> [EXCERPT TO READ]
◆ ◆ ◆ ◆ ◆ ◆ ◆

Ammer v Degen [2016] QCATA 72

PARTIES:

Beate Ammer

(Applicant/Appellant)

v

Del Degen

(Respondent)

APPLICATION NUMBER:

APL528 -15

APL025 -16

MATTER TYPE:

Appeals

HEARING DATE:

On the papers

HEARD AT:

Brisbane 

DECISION OF:

Senior Member Stilgoe OAM

DELIVERED ON:

19 May 2016

DELIVERED AT:

Brisbane

ORDERS MADE:

  1. Leave to appeal refused.

CATCHWORDS:

APPEAL – LEAVE TO APPEAL – MINOR CIVIL DISPUTE – RESIDENTIAL TENANCY – where termination by consent – where counterclaim for compensation  – whether grounds for leave to appeal

APPEAL – LEAVE TO APPEAL – MINOR CIVIL DISPUTE – RESIDENTIAL TENANCY – where lessor claim for compensation – where electricity payable by tenant – where tenant alleged use by lessor – where Tribunal apportioned electricity – where solar panels – where tenant claimed no benefit from solar panels – where no input from panels – whether grounds for leave to appeal

Dearman v Dearman (1908) 7 CLR 549

Fox v Percy (2003) 214 CLR 118

Pickering v McArthur [2005] QCA 294

Chambers v Jobling (1986) 7 NSWLR 1

APPEARANCES and REPRESENTATION (if any):

This matter was heard and determined on the papers pursuant to s 32 of the Queensland Civil and Administrative Tribunal Act 2009 (Qld) (QCAT Act).

REASONS FOR DECISION

  1. [1]
    Beate Ammer rented one of three houses on a property at Knapp’s Creek from Del Degen. Ms Degen applied for an order terminating the tenancy and, by consent, the Tribunal did terminate the tenancy on 5 November 2015.
  2. [2]
    In a separate application, Ms Ammer applied for the return of her bond. Ms Degen filed a counter-application for compensation. The Tribunal ordered Ms Ammer pay Ms Degen $1,575.00, and that the bond be applied in part satisfaction of that amount.

◆ ◆ ◆ ◆ ◆ ◆ ◆

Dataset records
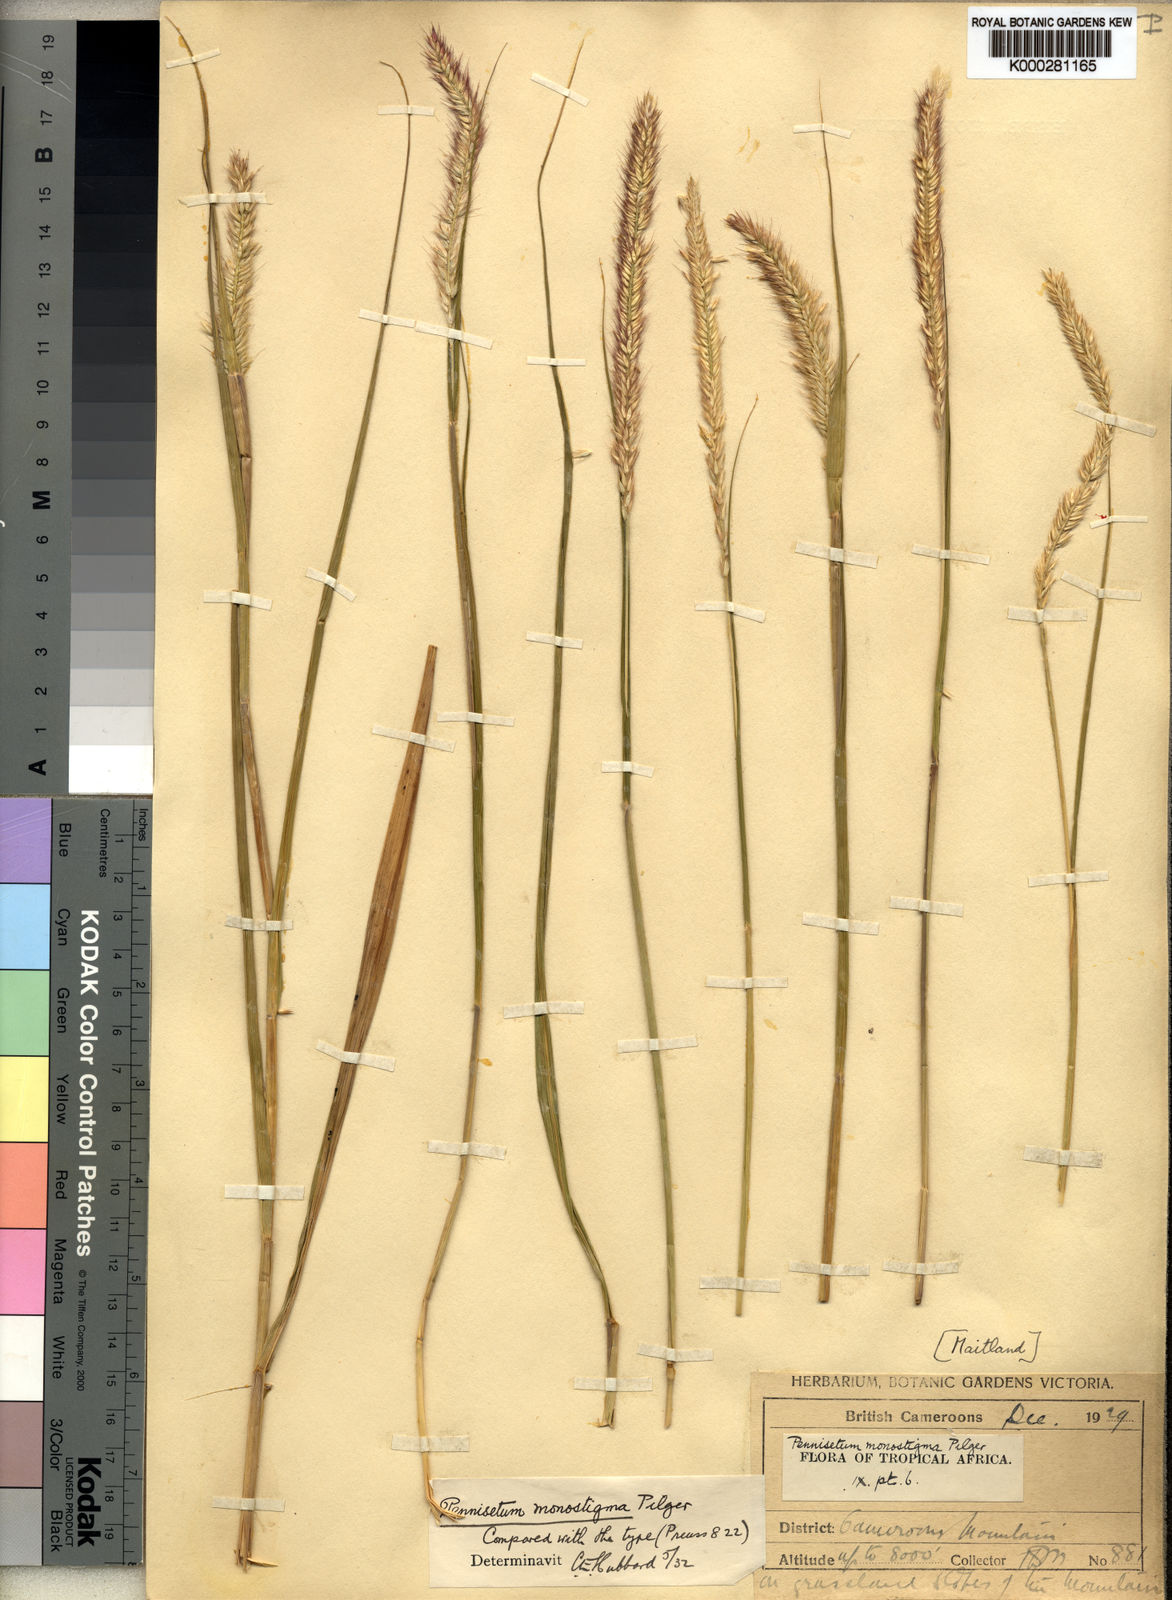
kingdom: Plantae
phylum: Tracheophyta
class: Liliopsida
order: Poales
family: Poaceae
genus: Cenchrus
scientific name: Cenchrus monostigma
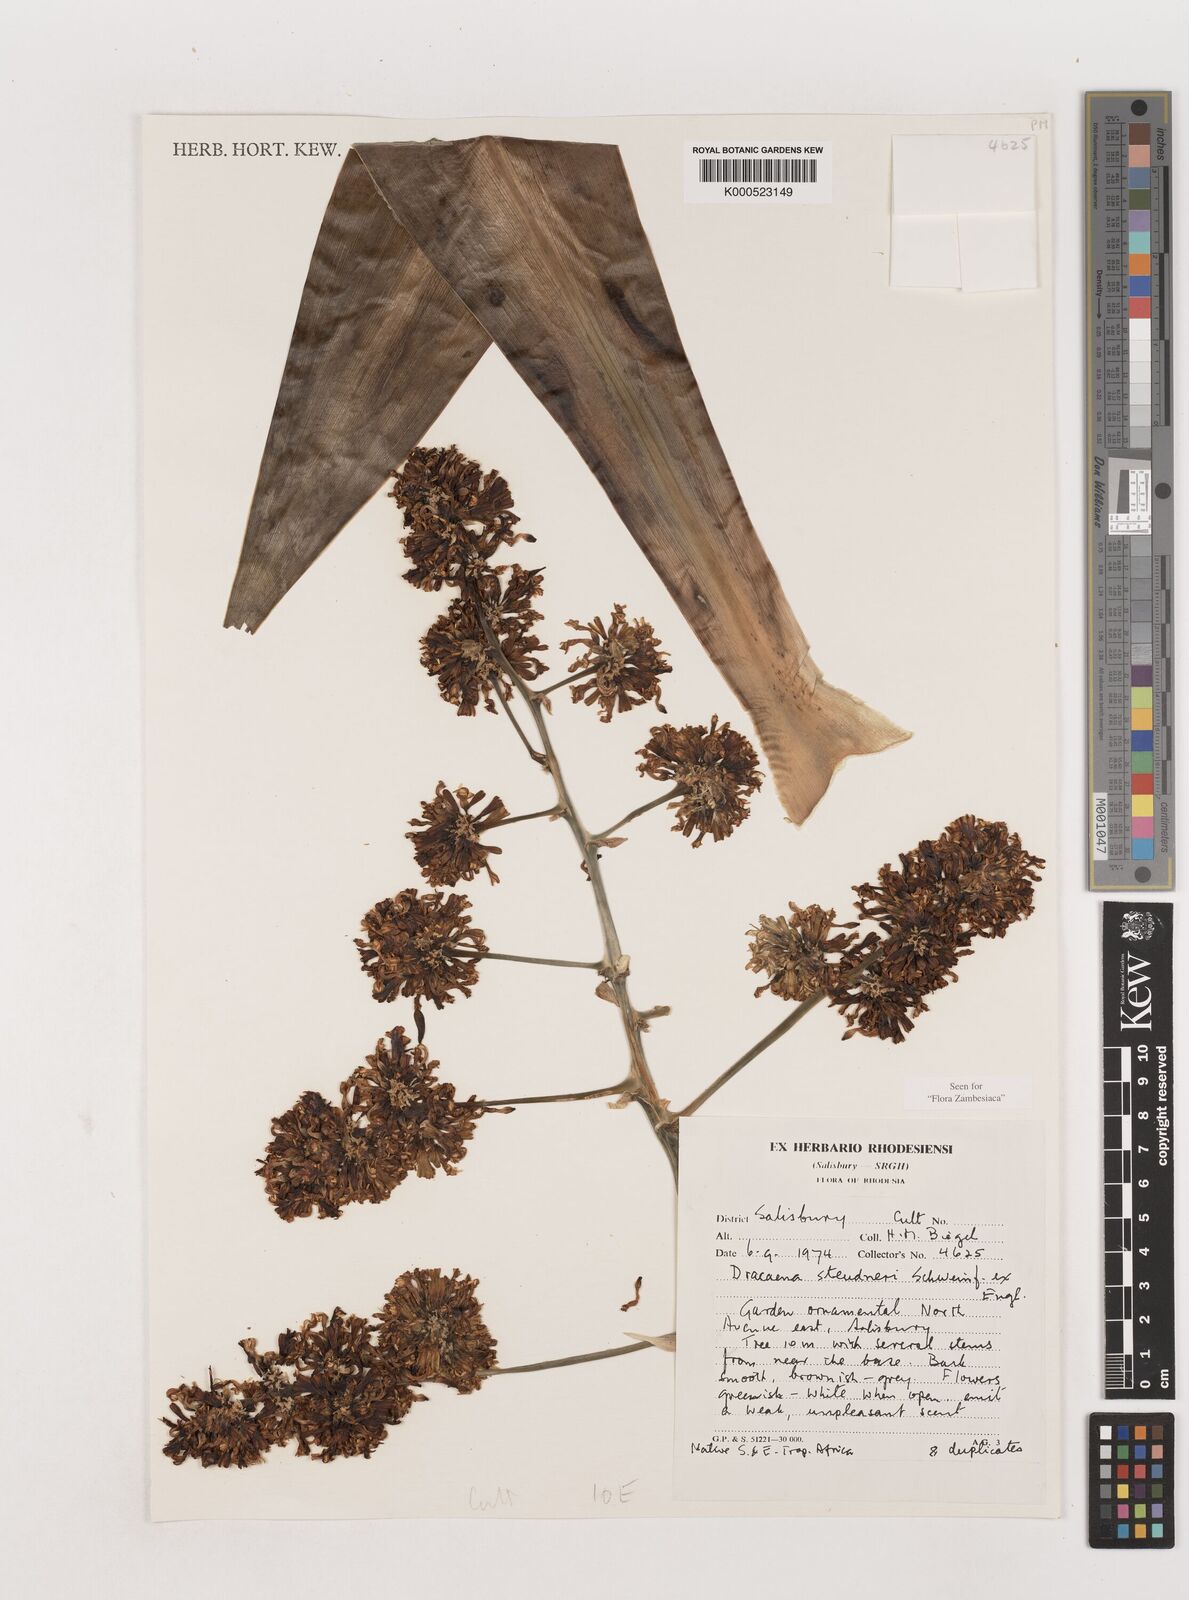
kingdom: Plantae
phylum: Tracheophyta
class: Liliopsida
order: Asparagales
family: Asparagaceae
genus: Dracaena
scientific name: Dracaena steudneri
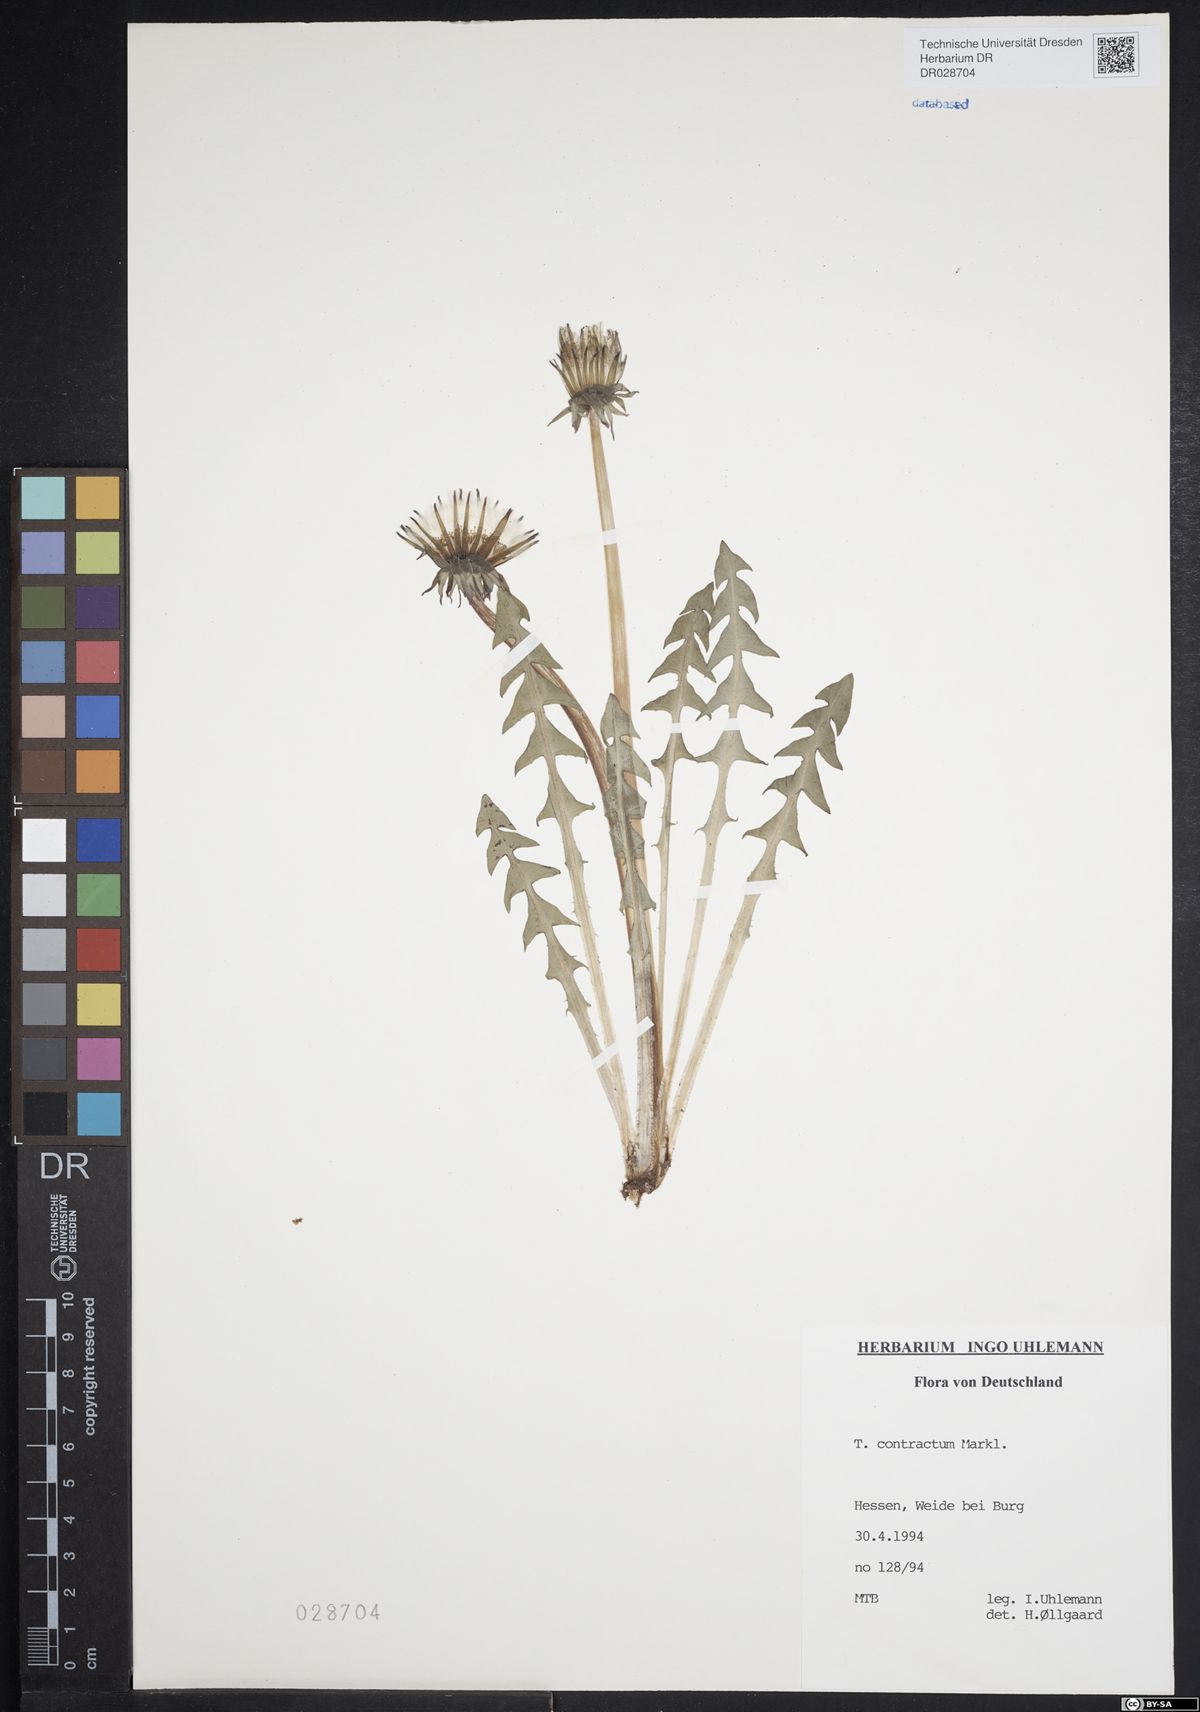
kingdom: Plantae
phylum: Tracheophyta
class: Magnoliopsida
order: Asterales
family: Asteraceae
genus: Taraxacum
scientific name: Taraxacum contractum
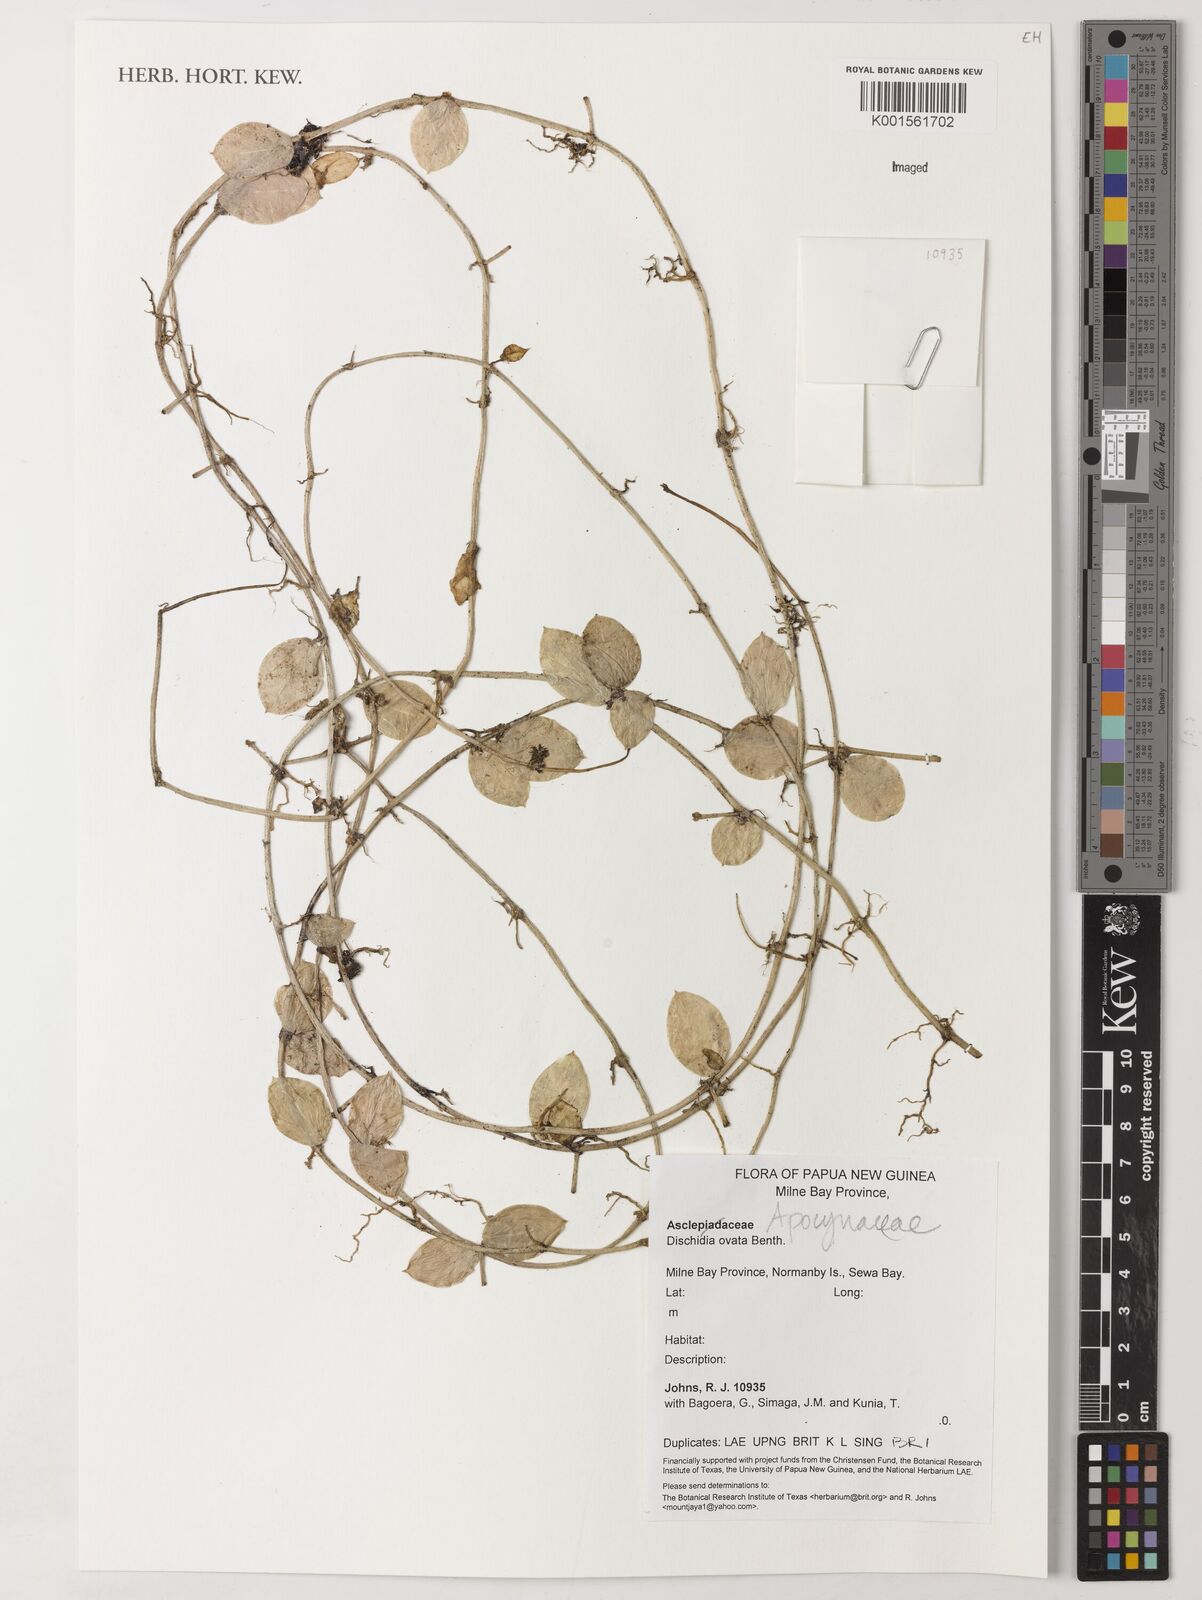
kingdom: Plantae
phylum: Tracheophyta
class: Magnoliopsida
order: Gentianales
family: Apocynaceae
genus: Dischidia
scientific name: Dischidia ovata
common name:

◆ ◆ ◆ ◆ ◆ ◆ ◆

Please list every case cited in the tribunal decision above, each with its citation.

> [SOLUTION TO THIS TASK]
Dearman v Dearman (1908) 7 CLR 549
Fox v Percy (2003) 214 CLR 118
Pickering v McArthur [2005] QCA 294
Chambers v Jobling (1986) 7 NSWLR 1